しあわせのはなし
「ああ、いちどでいいからこの海でおよいでみたい。海でおよぐことなく死んでいくぼくは、なんてふしあわせなんだろう」
もちろん、ほかの羽持つものたちには、この鳥はかっこうの笑いものだった。このひろい空をじゆうに飛ぶことができるというのに、陸と分け合うようにして地の表面に存在する海でおよぎたいなど、あまりにもばかげたことであった。
しかし、鳥はどれだけ笑われようとも、どれだけ諭されようとも、その意見を変えることはなかった。
そしてまたあるところに、いっぴきの魚がいた。魚は、青く蒼く澄んだ海を泳ぎながら、その上にひろがる空を見上げては、ため息ばかりついていた。
「ああ、いちどでいいからこの空でとんでみたい。空でとぶことなく死んでいくぼくは、なんてふしあわせなんだろう」
もちろん、ほかのひれ持つものたちには、この魚はかっこうの笑いものだった。この深い海をじゆうに泳ぐことができるというのに、すこし昇ればすぐに空気がなくなってしまう空を飛びたいなど、あまりにもばかげたことであった。
しかし、魚はどれだけ笑われようとも、どれだけ怒られようとも、その想いを変えることはなかった。
そしてある日、二匹は出会った。
「ああ、魚さん。あなたは海を泳げるというのに、空を飛びたいと思うなんて、なんてふしあわせなんだろう」
「鳥さんだって、あなたは空を飛べるというのに、海を泳ぎたいと願うなんて、なんてふしあわせなんでしょう」
二匹はふと気がついた。羽とひれを交換すれば、それぞれの願いをかなえることができると思いついたのだ。
そして二匹は、羽とひれを交換した。
「飛ぶのは簡単。思いきって空に飛び立って、あとは羽をうごかすだけさ」
「泳ぐのも簡単。思いきって海に飛びこんで、あとはひれをうごかすだけ」
二匹はいてもたってもいられず、そんな簡単な説明を早口に口にした途端、鳥は海に飛びこみ、魚は空に飛び立った。
鳥は感激した。
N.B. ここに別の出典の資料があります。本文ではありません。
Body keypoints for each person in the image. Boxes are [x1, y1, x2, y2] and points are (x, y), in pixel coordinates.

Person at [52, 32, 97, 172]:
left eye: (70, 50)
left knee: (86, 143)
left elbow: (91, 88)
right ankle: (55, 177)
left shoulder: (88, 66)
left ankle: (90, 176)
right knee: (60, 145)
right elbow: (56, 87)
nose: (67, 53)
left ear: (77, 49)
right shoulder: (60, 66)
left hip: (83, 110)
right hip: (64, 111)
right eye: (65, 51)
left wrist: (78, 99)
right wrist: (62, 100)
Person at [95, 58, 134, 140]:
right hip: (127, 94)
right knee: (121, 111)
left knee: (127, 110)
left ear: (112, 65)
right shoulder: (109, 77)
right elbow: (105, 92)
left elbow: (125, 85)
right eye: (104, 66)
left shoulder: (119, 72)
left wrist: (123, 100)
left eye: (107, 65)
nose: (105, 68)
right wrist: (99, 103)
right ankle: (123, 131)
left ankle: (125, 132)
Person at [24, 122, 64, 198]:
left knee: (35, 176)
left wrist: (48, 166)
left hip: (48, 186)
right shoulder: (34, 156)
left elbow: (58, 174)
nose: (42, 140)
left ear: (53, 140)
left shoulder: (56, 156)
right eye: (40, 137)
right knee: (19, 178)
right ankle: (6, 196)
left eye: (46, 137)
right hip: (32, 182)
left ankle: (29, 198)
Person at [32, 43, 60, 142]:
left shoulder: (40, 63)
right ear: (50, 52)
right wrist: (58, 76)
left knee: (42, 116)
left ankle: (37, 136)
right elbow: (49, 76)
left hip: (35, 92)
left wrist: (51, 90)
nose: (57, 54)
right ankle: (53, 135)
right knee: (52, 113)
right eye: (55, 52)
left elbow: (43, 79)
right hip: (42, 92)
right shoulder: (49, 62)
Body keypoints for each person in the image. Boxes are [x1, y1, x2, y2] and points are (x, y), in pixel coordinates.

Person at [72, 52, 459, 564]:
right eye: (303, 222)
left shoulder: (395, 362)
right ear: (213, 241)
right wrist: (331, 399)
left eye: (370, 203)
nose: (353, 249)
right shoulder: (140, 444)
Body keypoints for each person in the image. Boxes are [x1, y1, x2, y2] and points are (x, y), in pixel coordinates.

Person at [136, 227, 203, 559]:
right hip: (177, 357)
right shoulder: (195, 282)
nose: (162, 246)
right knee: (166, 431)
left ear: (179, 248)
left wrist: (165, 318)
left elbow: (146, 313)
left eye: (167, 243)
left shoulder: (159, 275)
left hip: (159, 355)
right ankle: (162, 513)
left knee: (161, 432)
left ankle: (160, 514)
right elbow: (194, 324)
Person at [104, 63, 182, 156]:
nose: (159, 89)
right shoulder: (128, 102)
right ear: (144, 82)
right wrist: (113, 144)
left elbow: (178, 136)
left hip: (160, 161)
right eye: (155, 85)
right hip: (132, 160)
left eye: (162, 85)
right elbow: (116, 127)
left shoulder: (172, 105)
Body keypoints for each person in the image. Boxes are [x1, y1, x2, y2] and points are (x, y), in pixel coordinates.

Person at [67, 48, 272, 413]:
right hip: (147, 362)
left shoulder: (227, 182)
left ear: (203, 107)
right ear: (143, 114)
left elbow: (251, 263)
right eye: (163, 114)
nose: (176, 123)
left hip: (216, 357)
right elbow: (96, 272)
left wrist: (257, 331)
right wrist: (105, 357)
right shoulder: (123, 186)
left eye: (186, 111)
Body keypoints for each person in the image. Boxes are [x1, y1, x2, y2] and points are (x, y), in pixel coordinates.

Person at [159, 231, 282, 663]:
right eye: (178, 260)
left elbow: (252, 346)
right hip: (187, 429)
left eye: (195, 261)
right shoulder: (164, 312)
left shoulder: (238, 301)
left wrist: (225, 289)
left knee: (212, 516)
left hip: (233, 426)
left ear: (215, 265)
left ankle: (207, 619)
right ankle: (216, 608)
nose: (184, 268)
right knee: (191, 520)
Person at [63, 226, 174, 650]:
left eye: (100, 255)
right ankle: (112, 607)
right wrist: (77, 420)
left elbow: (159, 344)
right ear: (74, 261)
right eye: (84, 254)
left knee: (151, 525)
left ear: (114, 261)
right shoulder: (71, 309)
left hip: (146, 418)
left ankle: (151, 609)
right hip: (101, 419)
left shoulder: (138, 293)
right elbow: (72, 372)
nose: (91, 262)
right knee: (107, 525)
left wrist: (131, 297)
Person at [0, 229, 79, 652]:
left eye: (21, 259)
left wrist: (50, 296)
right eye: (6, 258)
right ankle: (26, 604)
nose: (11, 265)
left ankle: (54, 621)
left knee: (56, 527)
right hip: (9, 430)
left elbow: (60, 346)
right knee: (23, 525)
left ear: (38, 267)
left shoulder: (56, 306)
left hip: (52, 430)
これが海なのだと。
魚は感激した。これが空なのだと。
願ったとおり、鳥は自由に青い蒼い海の中を泳ぎまわり、魚は縦横無尽に蒼い青い空を飛びまわった。見事に泳ぐ鳥を見て、ひれ持つものたちは笑うことができず、これまた見事に飛ぶ魚を見て、羽持つものたちは笑うことができなかった。
けれどそのうち、鳥は気がついた。どうやって息をすれば良いのか、自分は知らないことに。魚に聞いたのは、泳ぎ方だけ、どうやって息を吸って吐けば良いのか、わからなかった。
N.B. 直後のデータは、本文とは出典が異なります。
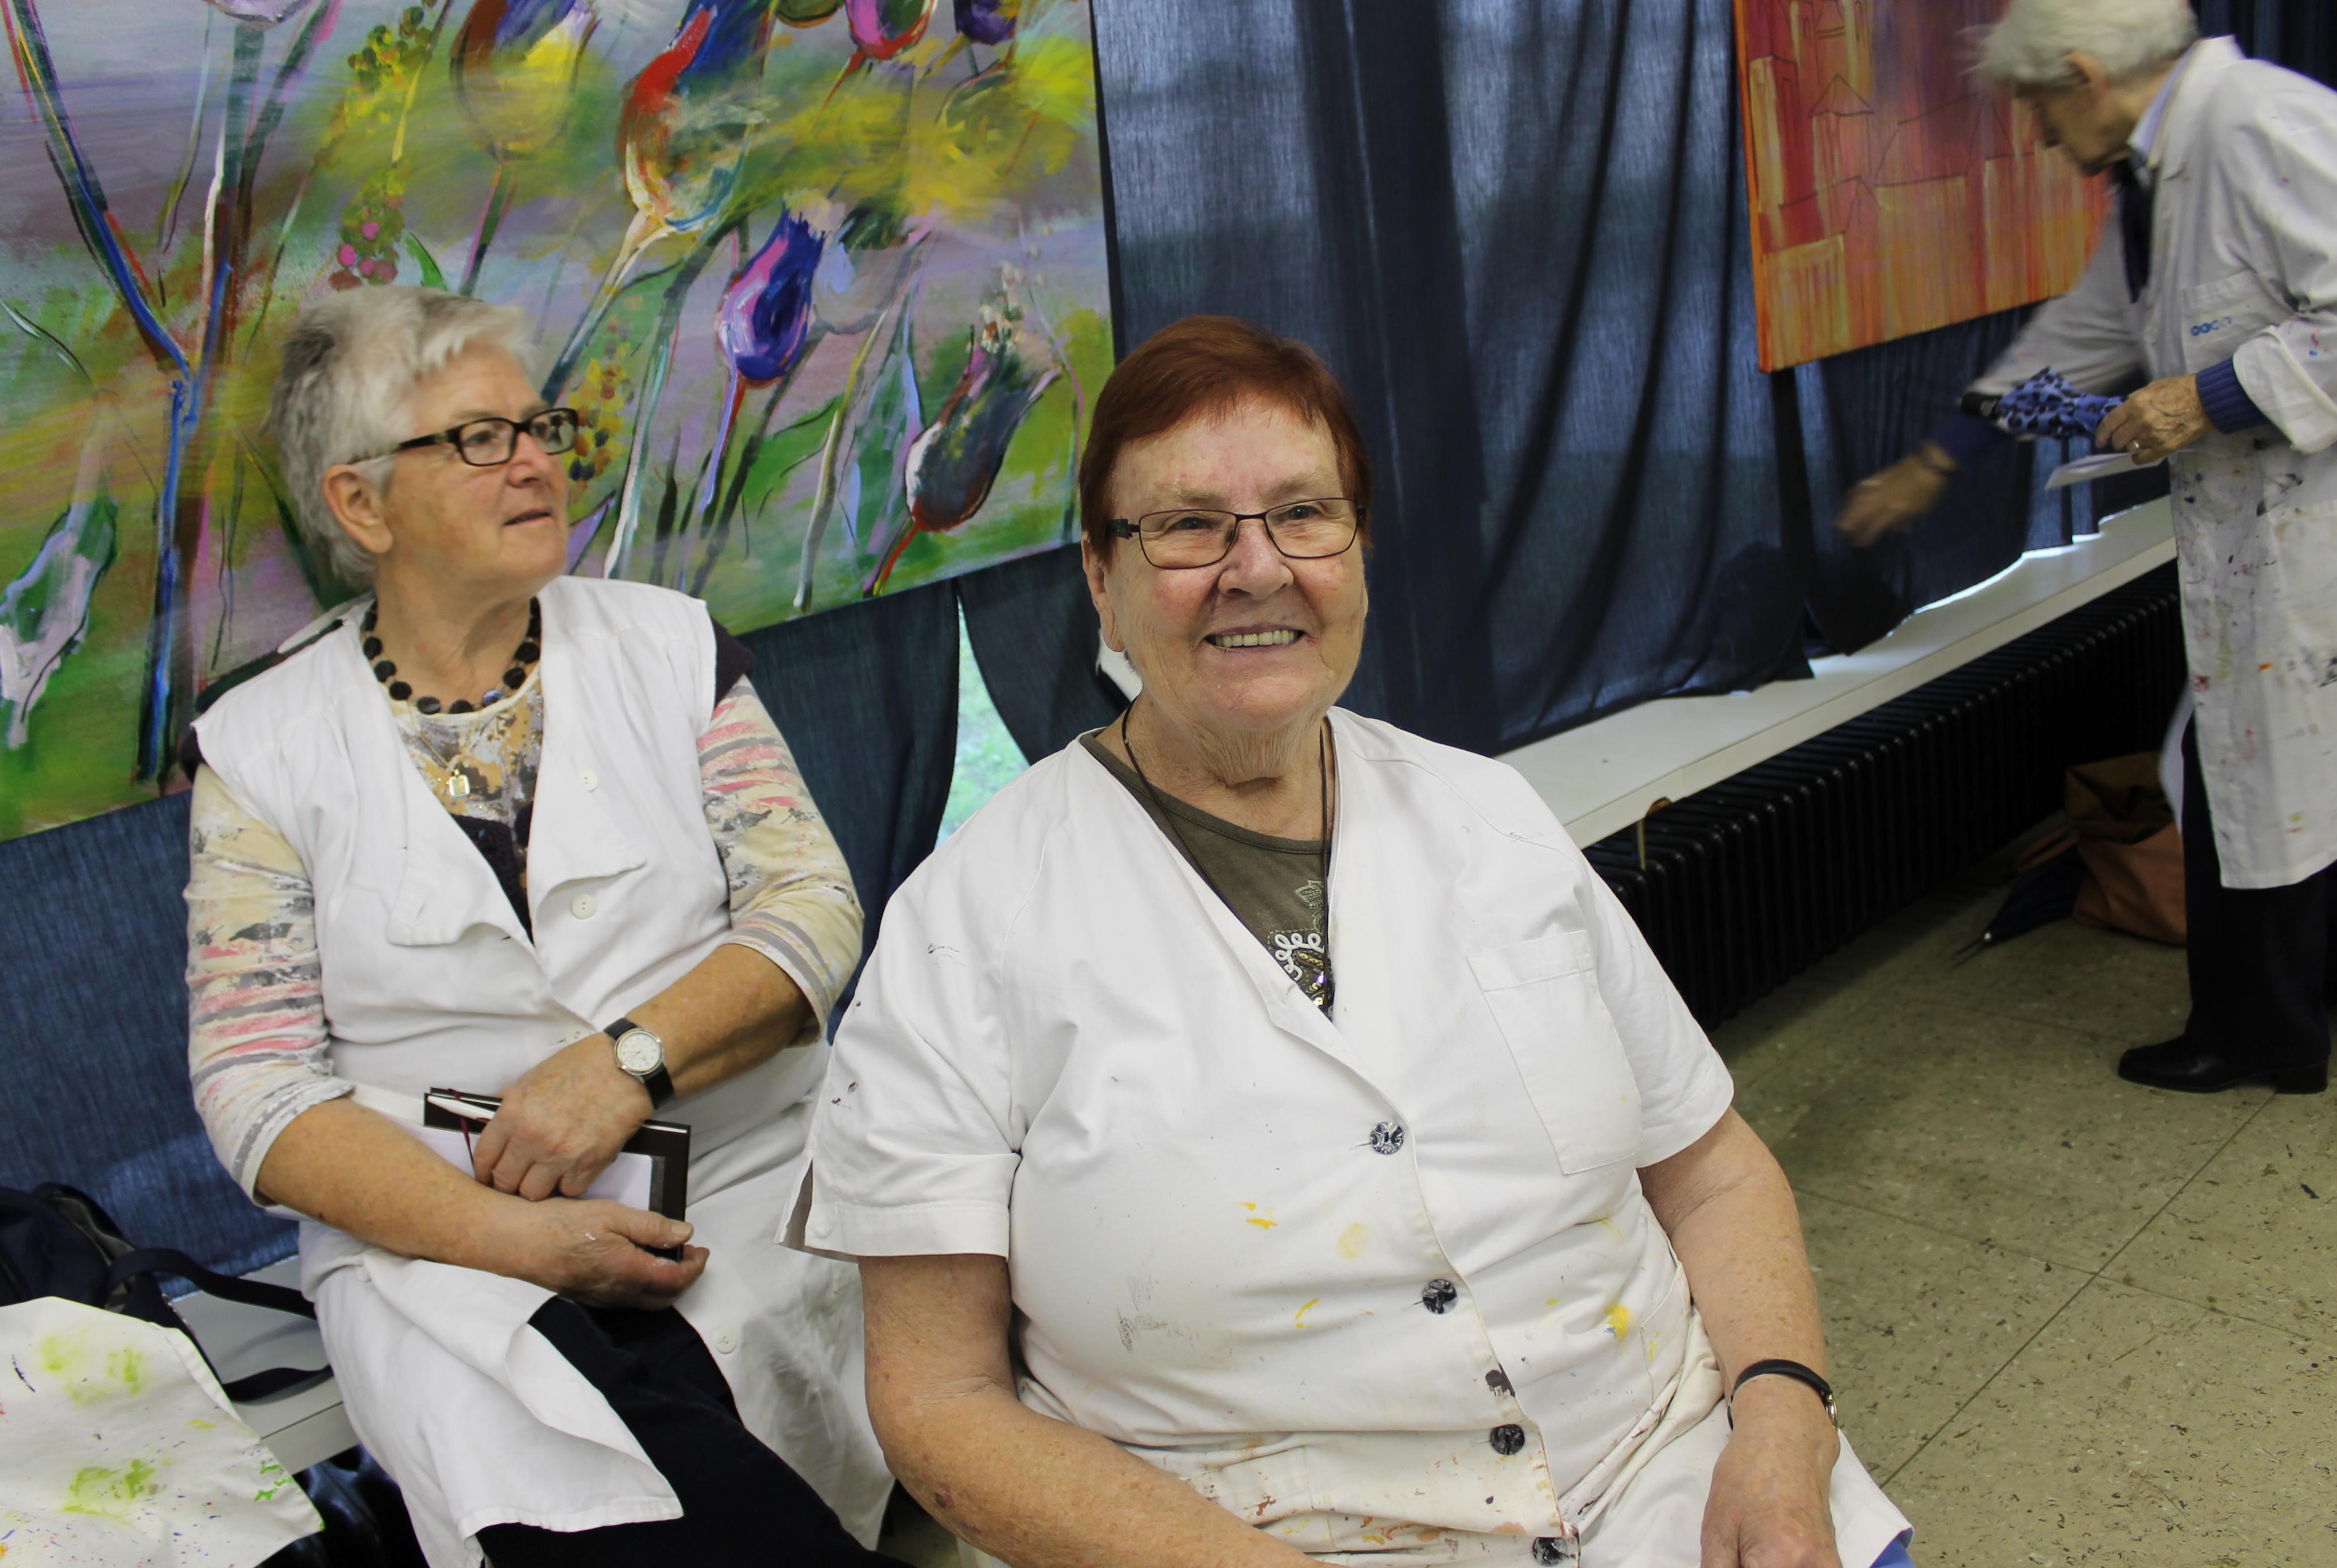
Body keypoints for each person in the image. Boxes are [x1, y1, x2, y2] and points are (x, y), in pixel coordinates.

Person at [792, 316, 1914, 1567]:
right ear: (1099, 579)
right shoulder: (962, 928)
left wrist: (1782, 1423)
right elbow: (937, 1400)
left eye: (1302, 514)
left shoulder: (1489, 815)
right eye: (1187, 526)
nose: (1256, 568)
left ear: (1358, 550)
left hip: (1678, 1478)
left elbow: (1710, 1173)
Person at [183, 287, 897, 1567]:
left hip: (738, 1181)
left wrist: (622, 1066)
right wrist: (513, 1239)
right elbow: (254, 1080)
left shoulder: (668, 648)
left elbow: (809, 910)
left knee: (722, 1463)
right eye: (476, 438)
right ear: (360, 505)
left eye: (537, 426)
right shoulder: (261, 747)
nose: (531, 460)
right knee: (579, 1494)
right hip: (440, 1244)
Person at [1836, 0, 2337, 1095]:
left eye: (2034, 107)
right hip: (2270, 536)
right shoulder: (2160, 173)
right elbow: (2095, 326)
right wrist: (1942, 458)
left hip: (2320, 527)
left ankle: (2261, 1037)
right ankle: (2292, 1009)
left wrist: (2206, 398)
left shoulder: (2261, 126)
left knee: (2264, 779)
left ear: (2083, 74)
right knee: (2264, 775)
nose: (2034, 136)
気がついたときには、もはや見慣れた空は見ることができない深みへと沈んでいた。このまま息ができなければ、空が見えるところまで浮かび上がることなどできず、溺れてしまうとわかる。それでも、鳥は呼吸する方法を持たず、ただ力尽きるまで泳ぎつづけるしかなかった
そして魚も気がついた。どうやって止まれば良いのか、自分は分からないことに。鳥に聞いたのは、飛び方だけ。どうやって羽を休めれば良いのか、わからなかった。
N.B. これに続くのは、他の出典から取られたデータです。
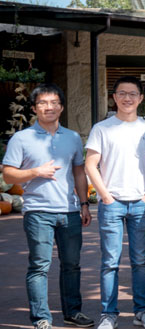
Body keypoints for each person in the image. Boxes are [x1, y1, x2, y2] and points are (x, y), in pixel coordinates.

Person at [3, 83, 94, 329]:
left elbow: (78, 171)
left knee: (72, 265)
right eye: (42, 103)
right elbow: (9, 175)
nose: (49, 107)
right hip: (38, 212)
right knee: (40, 265)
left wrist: (84, 203)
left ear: (61, 107)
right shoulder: (21, 138)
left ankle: (72, 313)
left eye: (54, 102)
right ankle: (41, 318)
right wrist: (35, 172)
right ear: (34, 108)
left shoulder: (73, 137)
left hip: (70, 211)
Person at [86, 76, 145, 329]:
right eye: (122, 93)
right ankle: (109, 313)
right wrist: (105, 196)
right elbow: (90, 165)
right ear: (114, 97)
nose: (127, 98)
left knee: (140, 260)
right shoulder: (102, 128)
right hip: (112, 203)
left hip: (141, 202)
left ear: (141, 99)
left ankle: (142, 311)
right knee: (110, 261)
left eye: (133, 94)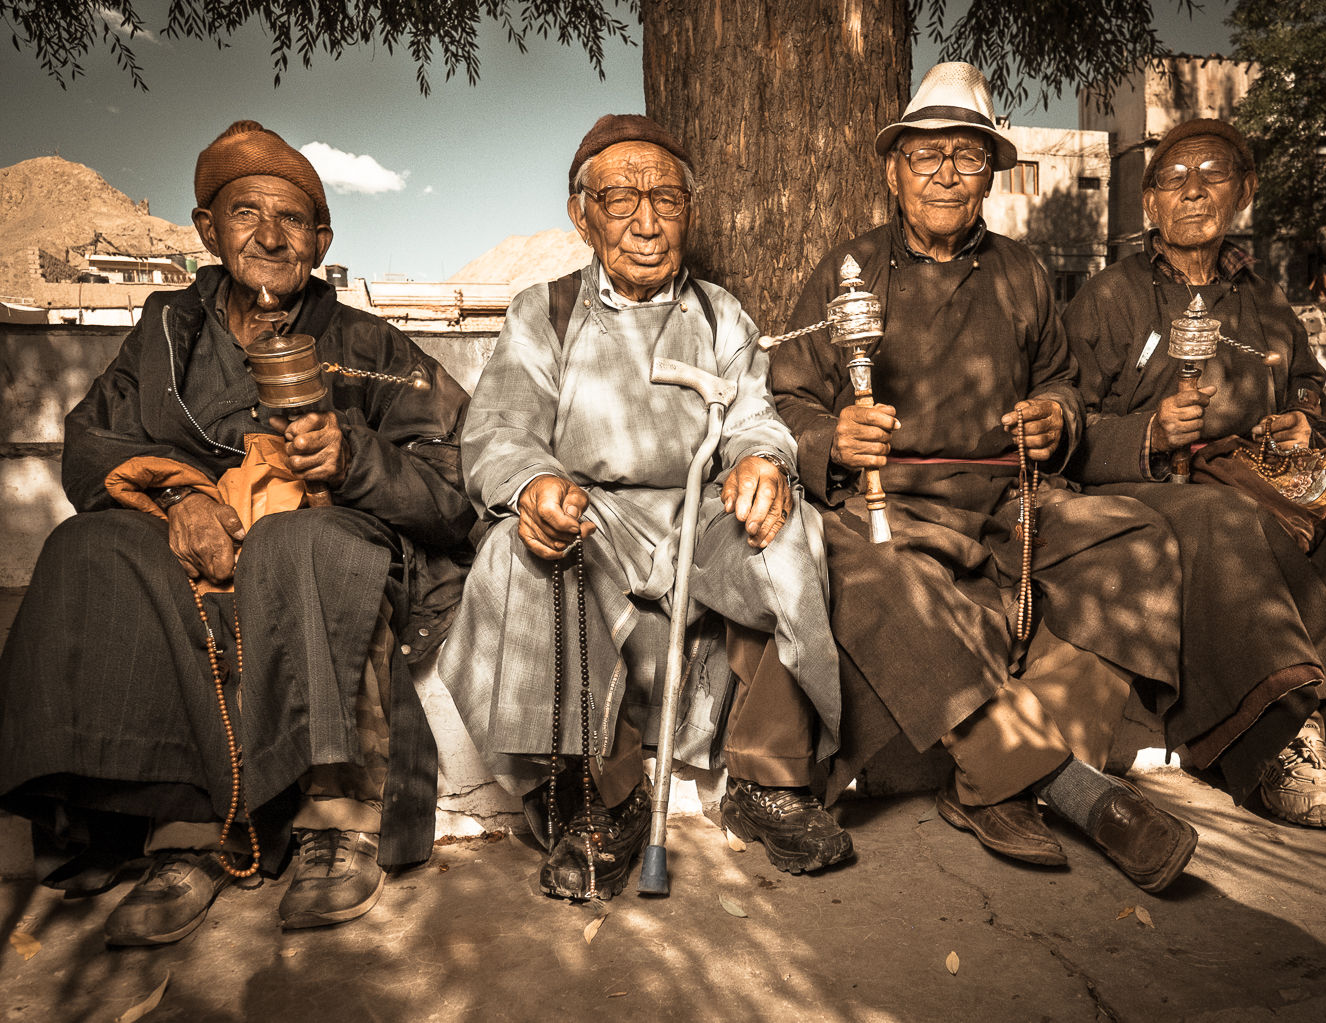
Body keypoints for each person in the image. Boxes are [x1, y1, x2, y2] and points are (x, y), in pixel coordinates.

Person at [0, 120, 474, 944]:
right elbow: (92, 442)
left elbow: (451, 485)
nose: (267, 234)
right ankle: (182, 836)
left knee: (299, 546)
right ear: (206, 229)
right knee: (92, 549)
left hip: (322, 537)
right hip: (193, 536)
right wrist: (182, 493)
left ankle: (337, 823)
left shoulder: (370, 346)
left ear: (322, 241)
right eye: (244, 212)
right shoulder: (161, 334)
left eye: (292, 220)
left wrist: (352, 457)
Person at [770, 63, 1198, 894]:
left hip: (1009, 502)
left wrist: (1056, 417)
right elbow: (781, 399)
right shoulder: (847, 270)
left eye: (966, 158)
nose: (944, 175)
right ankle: (1053, 782)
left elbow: (1063, 382)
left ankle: (989, 780)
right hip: (884, 506)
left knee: (1140, 549)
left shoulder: (1022, 271)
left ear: (991, 176)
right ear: (893, 171)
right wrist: (834, 435)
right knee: (867, 572)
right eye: (926, 157)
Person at [438, 114, 848, 900]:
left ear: (689, 209)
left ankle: (770, 782)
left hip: (702, 511)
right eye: (620, 198)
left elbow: (756, 413)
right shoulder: (546, 311)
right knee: (513, 551)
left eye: (665, 196)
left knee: (791, 525)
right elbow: (496, 433)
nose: (647, 220)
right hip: (597, 518)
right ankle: (607, 798)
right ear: (581, 213)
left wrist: (763, 459)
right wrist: (534, 485)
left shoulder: (723, 314)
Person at [1064, 117, 1326, 829]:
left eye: (1214, 173)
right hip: (1168, 483)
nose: (1195, 190)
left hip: (1270, 474)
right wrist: (1146, 431)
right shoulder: (1109, 297)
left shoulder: (1264, 301)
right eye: (1175, 177)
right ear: (1150, 202)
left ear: (1243, 190)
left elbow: (1306, 385)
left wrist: (1305, 422)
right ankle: (1279, 735)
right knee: (1235, 521)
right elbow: (1067, 418)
気がついたときには、そこはもう見慣れた海の上ではなく、陸地の上だった。このままただ羽ばたくのをやめただけでは、激突するとわかる。それでも、魚は止まる方法を持たず、ただ力尽きるまで羽ばたきつづけるしかなかった。
そうして鳥は溺れ死に、魚は地面に激突して死んだ。
結局、死んだ鳥は魚に、死んだ魚は鳥についばまれて食われた。そして二匹は、跡形もなくなった。